We lose more Australians to magpie attacks each year. More American tourists get eaten by fucking wombats for God’s sake! And Asians? Don’t get me started on Asians — our crocodylian population loves Chinese: It’s the marine-brotherhood’s revenge for shark’s fin soup.

To put this into non-dick-measuring context, 26 Australians were taken by sharks since 2012. Yep, 26, and we don’t bat an eyelid, let alone fill a hundred column-inches with hysterical prose about “apex predators feasting up and down our coastlines”.

Actually, make that 27.

28 as of 16/02/22

Nah. We just shrug, slip into our wetsuits and reckon “She’ll be right mate.” In other countries, the authorities erect warning signs after a shark attack. In Australia, they never take them down.

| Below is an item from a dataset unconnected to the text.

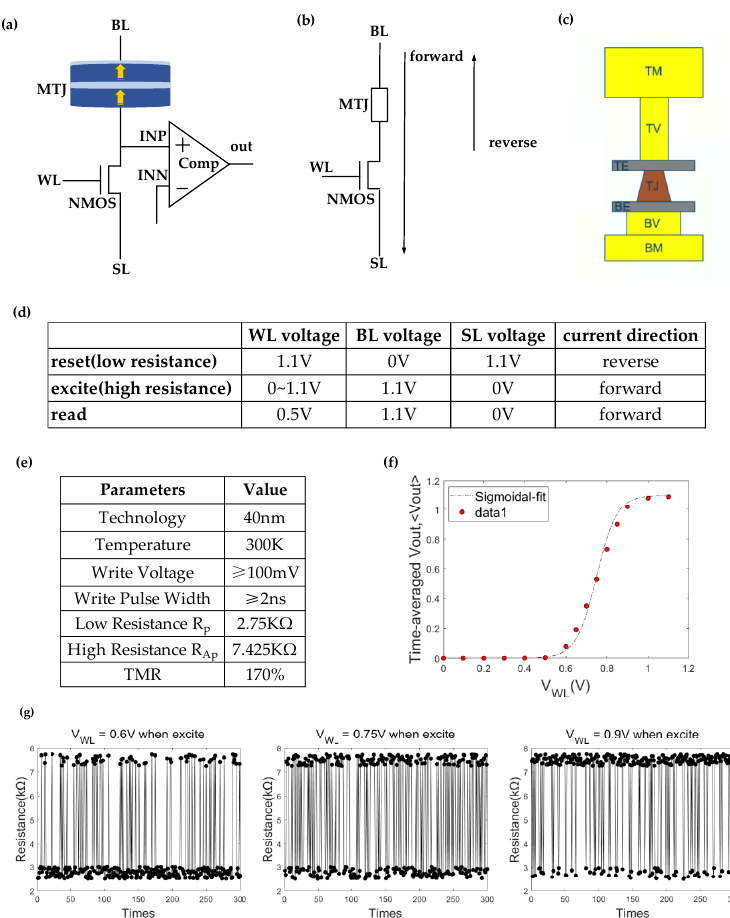
Figure 2. ( a ) Schematic diagram of the E-spin. ( b ) Operation paradigm of the E-spin. ( c ) The layout of the MTJ ’ s film stack. The technology node of our logic circuit was 40 nm. The MTJ was fabricated on the top layer of the logic circuit. ( d ) The applied voltage for the reset, excite, and read operations. ( e ) The parameters of MTJ were measured at 300 K. The low resistance was 2.75 KΩ and the high resistance was 7.425 KΩ . The TMR (Tunnel Magneto Resistance) was 170%. The switch error rate of the MTJ was correlated with the write voltage and pulse width. The minimum write voltage and pulse width were 100 mV and 2 ns, respectively. ( f ) Time-averaged 𝑉 𝑜𝑢𝑡 , < 𝑉 𝑜𝑢𝑡 >. < 𝑉 𝑜𝑢𝑡 > is the function of the applied input voltage 𝑉 𝑊𝐿 and pulse width. The pulse width is 5 ns in this illustration. The function is fitted to the sigmoidal function. Each data point shown in this figure was averaged for 300 sampling points. ( g ) Time snapshots of the MTJ ’ s resistance after each excite operation for various input voltage 𝑉 𝑊𝐿 (0.6 V, 0.75 V, and 0.9 V). The MTJ ’ s resistance was sampled 300 times for each 𝑉 𝑊𝐿 .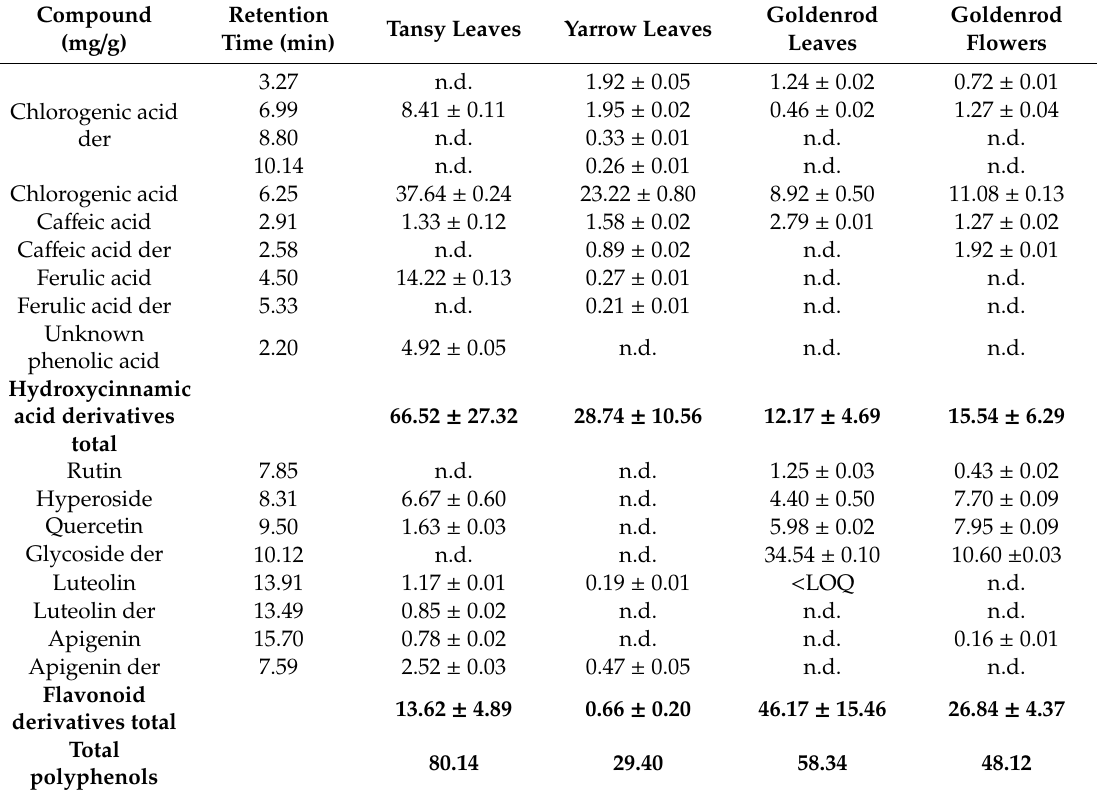
Table 3. Content of phenolic compounds (mg / g) in tested plant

My favourites are Christine Armstrong, 63, who went out for her morning swim at Tathra Beach on 3 April 2014 and was eaten whole by a great white. And young Damian Johnson, 25 July 2015, who was collecting scallops off Maria Island in Tasmania, got attacked and killed infront of his daughter. Or Laeticia Brouwer, 17 old, attacked while surfing, had her whole leg torn off by a Great White infront of her family.

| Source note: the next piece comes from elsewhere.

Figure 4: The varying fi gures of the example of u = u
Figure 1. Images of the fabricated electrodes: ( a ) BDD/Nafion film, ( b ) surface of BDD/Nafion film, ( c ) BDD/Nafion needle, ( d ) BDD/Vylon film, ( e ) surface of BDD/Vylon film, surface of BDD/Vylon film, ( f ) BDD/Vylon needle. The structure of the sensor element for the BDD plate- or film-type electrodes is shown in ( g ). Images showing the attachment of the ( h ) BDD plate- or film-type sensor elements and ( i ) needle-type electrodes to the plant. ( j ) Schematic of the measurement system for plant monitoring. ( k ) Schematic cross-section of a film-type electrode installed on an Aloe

The “taken” list goes on and on.

But six shark attacks in ten years makes the NYT? The hysteria in Jaws (1975) is now beginning to make some kind of sense. For a country where an acceptable percentage of the population get killed by panthers and bears every year, you get surprisingly sooky about great white shark attacks.

I blame the movie.

So take it from me here in Shark Central — Great Whites are like COVID mate, gotta learn to live with them. And, you know, occasionally fight for your life sorta thing.

THAT SAID, a friend of mine wears a ‘shark shield’ whenever he dives for submerged wrecks and relics from the estuaries and rivers around Sydney. He wears it because our rivers are infested with bull sharks, and he doesn’t want to get eaten.

Reasonable precaution, I reckon.

I used to go deap-sea fishing with a mate. Not anymore.

Another friend recently started fishing for flathead out of a kayak. Nup. Only “temporary Australians” fish out of kayaks.

My diver mate is urging me to slip on my 8mm and join him in the bull shark infested rivers. I’ll take a raincheck on that, dude.

Because in Australia if you don’t want to die by being eaten, you don’t get in the water.

How many world-class Australian surfers are Aboriginal? Zero. They’ve been here 60,000 years, is why. They’re smart. “Fuck that, bro!” is there advice on surfing, kayaking, spearfishing, diving, etc. Aboriginals don’t enter the feeding environment of two-tonne killing machines for fun.

We’ve had exactly zero shark-related fatalities on dry land since 2012: So keep out of the water, and take your chances with the magpies.